_Textauszug_
Im Koalitionsvertrag von SPD, Grünen und FDP steht es schwarz auf weiß: "Bis 2030 wollen wir 75 Prozent des Schienennetzes elektrifizieren und innovative Antriebstechnologien unterstützen." Ein elektrisch betriebenes Schienennetz verringert den CO₂-Ausstoß, ist somit klimafreundlicher. Die Allianz pro Schiene hat nun gemeinsam mit dem Verein Deutscher Verkehrsunternehmen (VDV) untersucht, wie weit die Regierung bei der Umsetzung ihrer Pläne ist.
Nach Angaben der beiden Organisationen sind bislang 62 Prozent des Bundesschienennetzes in Deutschland elektrifiziert, das heißt, knapp zwei Drittel des Schienennetzes in Deutschland sind mit einer Oberleitung versehen. "Der Schienenverkehr soll zwar weiter wachsen", sagt der Geschäftsführer der Allianz pro Schiene, Dirk Flege. Aber: "Da, wo keine Oberleitung hängt, ist jedoch kein wirkliches Wachstum möglich."

_Datenauszug_
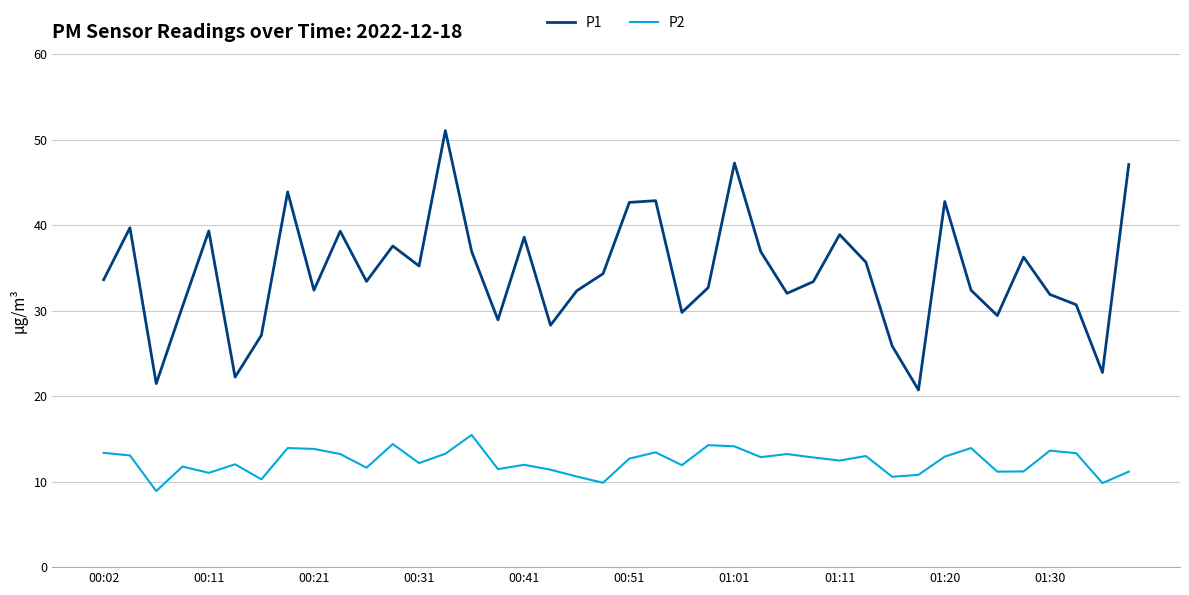

Is this an area chart (filled region under the line)?

No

_Aufgaben und Übungen_
A. Wie viel Prozent des Bundesschienennetzes sind laut dem Text zur Elektrifizierung der Bahn bislang elektrifiziert?
B. Überarbeite den Text zur Elektrifizierung der Bahn: Gib ihn von "Im Koalitionsvertrag von" bis "ihrer Pläne ist." einschließlich wieder und ersetze dabei "klimafreundlicher" durch "umweltfreundlicher".
C. Schreib den Text zur Elektrifizierung der Bahn im Anschluss an seinen letzten Satz weiter.

_Lösungen_
A. 62 Prozent

B.
Im Koalitionsvertrag von SPD, Grünen und FDP steht es schwarz auf weiß: "Bis 2030 wollen wir 75 Prozent des Schienennetzes elektrifizieren und innovative Antriebstechnologien unterstützen." Ein elektrisch betriebenes Schienennetz verringert den CO₂-Ausstoß, ist somit umweltfreundlicher. Die Allianz pro Schiene hat nun gemeinsam mit dem Verein Deutscher Verkehrsunternehmen (VDV) untersucht, wie weit die Regierung bei der Umsetzung ihrer Pläne ist.

C.
Bis 2030 will die Ampel 58 Prozent des Netzes in Bayern elektrifizieren
In der Politik stehe die Elektrifizierung des Schienennetzes schon seit Längerem auf der Agenda, sowohl in der letzten Merkel-Amtszeit (70 Prozent des Bundesschienennetzes bis 2025) als auch bei der aktuellen Ampelregierung. "Alle kündigen es an", so Flege, "es passiert jedoch kaum etwas." Seit vielen Jahren bewege man sich "im Schneckentempo" voran. Laut Flege wolle die Regierung bis 2030 "erschütternd wenig" elektrifizieren. 1100 Kilometer habe sie in der Planung. Das entspreche 80 Kilometer pro Jahr. Nötig, um das selbst gestellte Ziel einzuhalten, seien jedoch 4500 Kilometer – etwa 600 Kilometer pro Jahr. "Sonst werden wir nicht auf die angestrebten 75 Prozent, sondern nur auf 65 Prozent kommen."
Beschämend sei zudem, so Flege, dass sich in einigen Bundesländern gar nichts verändern werde. "Wenn man den Regierungsangaben glaubt, werden Sachsen und Niedersachsen bis 2030 null Prozent Fortschritt bei der Elektrifizierung ihres Schienennetzes haben." Die Allianz pro Schiene berichtet, dass in Bayern aktuell 57 Prozent der Schieneninfrastruktur im Eigentum des Bundes elektrifiziert sind. Nach Angaben des Bundestags soll, nach dem aktuellen Vorhaben der Ampel, der Elektrifizierungsgrad im Freistaat Bayern bis 2030 auf rund 58 Prozent steigen.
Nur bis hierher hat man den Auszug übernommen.